How We Built A Successful Startup Sales Team

Last year, we tripled our sales team. Several months and a pivot later, we downsized and restructured. As it turns out, we had made a classic mistake.

Last year, we hired a sales manager and tripled our sales team. Only a couple of quarters and a pivot later, we downsized and restructured the bloat. As it turns out, we had made a classic mistake.

According to Aaron Ross, former Salesforce executive and founder of Predictable Revenue, Inc., there are two kinds of sales teams: builders and growers. Builders create procedures and solve problems; growers scale best practices and multiply results. Our error was that we hired a team of growers without first answering key strategy and resources questions that are best handled by builders.

What were those questions? For starters we:

 

  • hadn’t researched or ordered any scalable marketing software;

  • were using training materials that didn’t produce consistent results; and

  • hadn’t determined which markets would be more profitable to target.

 

Solving these problems would take a great deal of research, retraining and trial and error. When you add recruitment, training and ballooned sales rep salaries to that list, it’s a recipe for lost productivity and negative ROI.
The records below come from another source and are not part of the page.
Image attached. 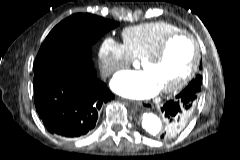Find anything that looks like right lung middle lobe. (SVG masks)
Returning a JSON list of instances; mask_svg holds the SVG:
<instances>
[{
	"mask_svg": "<svg viewBox=\"0 0 240 160\" xmlns=\"http://www.w3.org/2000/svg\"><path fill=\"white\" fill-rule=\"evenodd\" d=\"M118 24L82 13L64 19L50 31L42 43L35 59L34 71L55 60L66 61L85 70L93 68L91 46Z\"/></svg>",
	"mask_w": 240,
	"mask_h": 160,
	"instance_id": "right-lung-middle-lobe-1",
	"label": "right lung middle lobe"
}]
</instances>
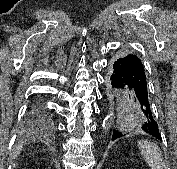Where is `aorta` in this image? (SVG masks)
Segmentation results:
<instances>
[{"mask_svg":"<svg viewBox=\"0 0 177 169\" xmlns=\"http://www.w3.org/2000/svg\"><path fill=\"white\" fill-rule=\"evenodd\" d=\"M113 117H114L113 111H112V109H110L109 114L107 116V121L109 122V125H108L109 127L111 126V122H112Z\"/></svg>","mask_w":177,"mask_h":169,"instance_id":"762f6f07","label":"aorta"}]
</instances>
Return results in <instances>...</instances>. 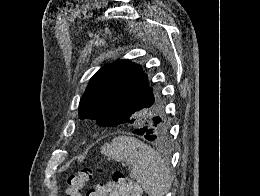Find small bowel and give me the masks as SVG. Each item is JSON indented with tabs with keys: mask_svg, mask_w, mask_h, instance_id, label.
Here are the masks:
<instances>
[{
	"mask_svg": "<svg viewBox=\"0 0 260 196\" xmlns=\"http://www.w3.org/2000/svg\"><path fill=\"white\" fill-rule=\"evenodd\" d=\"M111 185H107L102 181L96 182L93 187L87 192L86 196H109L108 190Z\"/></svg>",
	"mask_w": 260,
	"mask_h": 196,
	"instance_id": "c3829d8e",
	"label": "small bowel"
}]
</instances>
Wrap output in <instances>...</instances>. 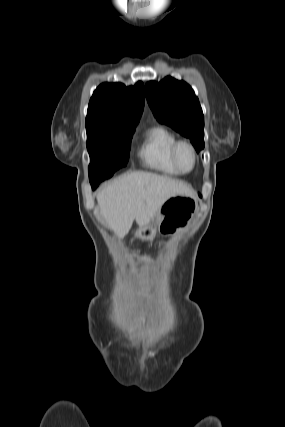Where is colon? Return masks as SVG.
I'll list each match as a JSON object with an SVG mask.
<instances>
[{"instance_id": "1", "label": "colon", "mask_w": 285, "mask_h": 427, "mask_svg": "<svg viewBox=\"0 0 285 427\" xmlns=\"http://www.w3.org/2000/svg\"><path fill=\"white\" fill-rule=\"evenodd\" d=\"M147 262H148V260H147V259H144V260H143V263H144V264H145V263H147Z\"/></svg>"}]
</instances>
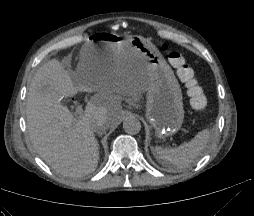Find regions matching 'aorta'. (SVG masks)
<instances>
[{"label":"aorta","instance_id":"aorta-1","mask_svg":"<svg viewBox=\"0 0 254 216\" xmlns=\"http://www.w3.org/2000/svg\"><path fill=\"white\" fill-rule=\"evenodd\" d=\"M123 129L130 135L138 134L141 130V122L136 117L129 116L123 122Z\"/></svg>","mask_w":254,"mask_h":216}]
</instances>
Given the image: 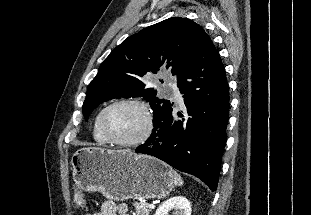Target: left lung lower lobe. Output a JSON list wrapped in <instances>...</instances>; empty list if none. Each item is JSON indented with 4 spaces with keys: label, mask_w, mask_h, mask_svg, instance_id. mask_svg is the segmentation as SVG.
<instances>
[{
    "label": "left lung lower lobe",
    "mask_w": 311,
    "mask_h": 215,
    "mask_svg": "<svg viewBox=\"0 0 311 215\" xmlns=\"http://www.w3.org/2000/svg\"><path fill=\"white\" fill-rule=\"evenodd\" d=\"M184 111L169 101L153 120L137 153L155 156L217 189L229 118V91L218 50L206 35L193 58L177 75Z\"/></svg>",
    "instance_id": "obj_1"
}]
</instances>
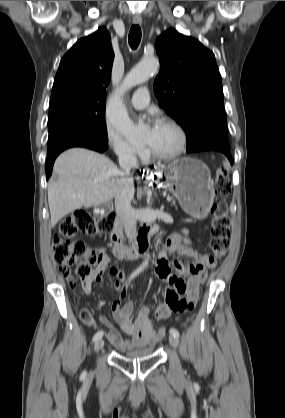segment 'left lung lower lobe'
Here are the masks:
<instances>
[{"label": "left lung lower lobe", "mask_w": 285, "mask_h": 418, "mask_svg": "<svg viewBox=\"0 0 285 418\" xmlns=\"http://www.w3.org/2000/svg\"><path fill=\"white\" fill-rule=\"evenodd\" d=\"M208 150H214V151H219L224 153L228 159L231 161V164H233V159L231 156V151L230 149L227 148H223V147H218V146H203V147H199L197 149L191 150L190 152H199V151H208Z\"/></svg>", "instance_id": "0a47b994"}]
</instances>
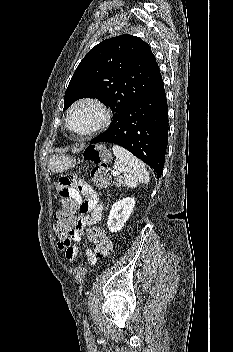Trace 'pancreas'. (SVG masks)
<instances>
[{"mask_svg": "<svg viewBox=\"0 0 233 352\" xmlns=\"http://www.w3.org/2000/svg\"><path fill=\"white\" fill-rule=\"evenodd\" d=\"M115 185H116L117 187H121V186H122V181H121L120 179H118V180L116 181Z\"/></svg>", "mask_w": 233, "mask_h": 352, "instance_id": "cf45deb5", "label": "pancreas"}]
</instances>
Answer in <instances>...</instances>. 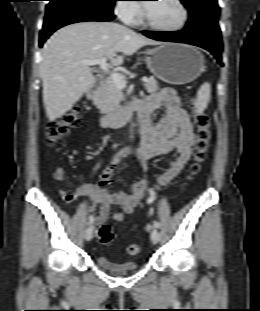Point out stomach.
I'll return each instance as SVG.
<instances>
[{
  "label": "stomach",
  "mask_w": 260,
  "mask_h": 311,
  "mask_svg": "<svg viewBox=\"0 0 260 311\" xmlns=\"http://www.w3.org/2000/svg\"><path fill=\"white\" fill-rule=\"evenodd\" d=\"M146 55L149 70L169 84L190 83L205 71L204 56L190 45L164 43Z\"/></svg>",
  "instance_id": "obj_1"
}]
</instances>
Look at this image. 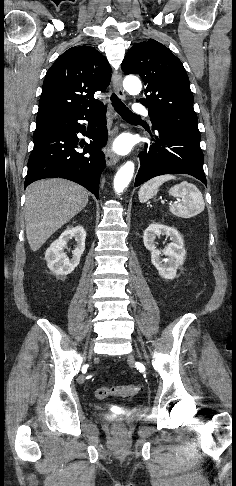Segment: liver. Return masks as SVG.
<instances>
[{
	"instance_id": "liver-1",
	"label": "liver",
	"mask_w": 236,
	"mask_h": 486,
	"mask_svg": "<svg viewBox=\"0 0 236 486\" xmlns=\"http://www.w3.org/2000/svg\"><path fill=\"white\" fill-rule=\"evenodd\" d=\"M82 186L60 178L40 180L26 189V237L37 251L60 227L77 215L88 203Z\"/></svg>"
}]
</instances>
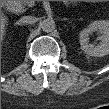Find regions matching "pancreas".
I'll use <instances>...</instances> for the list:
<instances>
[{"label": "pancreas", "instance_id": "obj_1", "mask_svg": "<svg viewBox=\"0 0 109 109\" xmlns=\"http://www.w3.org/2000/svg\"><path fill=\"white\" fill-rule=\"evenodd\" d=\"M22 4L24 6L32 7L34 5V2H32V1H22Z\"/></svg>", "mask_w": 109, "mask_h": 109}]
</instances>
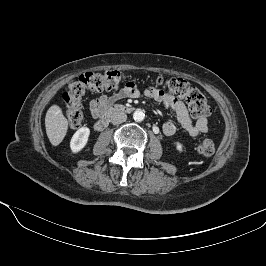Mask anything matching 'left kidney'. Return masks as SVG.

It’s far better to overcome the bulk of your company’s problems using a smaller, low-cost builder team first. So, here’s a look at four changes we made to convert our growers team into a builders team:

 

1. Go from salary plus to 100% commission

Without the right tools and technique, the sales team couldn’t produce results to cover their own labor costs. Yet, testing better tools similarly hurt the sales team’s ROI. In order to free up the budget for innovation and experimentation, we had to cut labor costs.

Needless to say, we lost a majority of our sales team (25 reps) once we announced this change. However, the five who stayed were our top performers. They performed well with the under-resourced, ever-evolving conditions of the department — the builders we needed.

 

2. Cut team size and slow down hiring

With base pay eliminated, we had five senior salespeople. We’ve only grown the number to 10 in the six months since. The problem with mass hiring during a building phase is that routine training becomes obsolete.

The learning curve becomes a learning wave that causes dips in productivity. Imagine the frustration of a salesperson faces after just learning the ropes when faced with learning a new tool or procedure.

When you slow down the hiring process you allows teams to spend less time training others and more time retraining one another.

 

3. Focus on mentorship, not mass sales training

We also parted ways with our executive level sales lead. After all, high salaries require a comparable return on investment; something he no longer had the staff or tools to achieve. The reduction in hires and training alone left him with a lot less to do. Plus, the mass trainings made it difficult to ensure everyone got the memo. It also internalized the justification for new tactics.

Under the old sales training method, there were always stragglers. New hires would learn bad habits from more senior reps. So, when results fluctuated we could never identify the exact cause. Was it a new procedure? Some exceptional new hires? Great training kicking in or ineffectual tactics being ignored? Now, senior sales reps mentor their less experienced counterparts. As a result, the average time between on-boarding and the first sale has been reduced by a full week.

 

4. Choose collaboration in lieu of top-down leadership

Another benefit of mentorship is that idea generation can be more multilateral. The team is now so small that every member can: a) join substantive strategy sessions; b) get their questions answered; and c) understand the thought process behind every decision. More importantly, members come up with ideas of their own, which they can disseminate and test just as effectively.

 

Building a successful sales team

With only a third of the original sales team, TalkLocal’s new builder force delivers only 50 percent fewer sales than the larger team at its peak, a figure that just last month shows signs of decreasing.

Meanwhile, we’ve saved $92 per sale — money that is being reinvested into projects like our drip marketing campaign, testing LinkedIn advertising, the development of new landing pages and partnerships that will deliver added value for our clients.

Of course, once the company has a replicable sales model in place, we’ll need all the manpower we can get to fuel growth. We’ll likely revert to a more competitive pay structure, create a more scalable training process, and bring on visionary executive-level leadership to maximize potential.

For now, we’re thankful for the mutually supportive, collaborative and self-motivated sales pioneers who are laying the groundwork for a scalable path to success. Who needs Danica Patrick in the Model T engineering team? As much as we look forward to growth, we’re thrilled to be in a time to build.

 

This article has been edited.

Manpreet Singh is Founder and President of TalkLocal, a home services marketplace that turns online service requests into a live conversation with the right available business in minutes.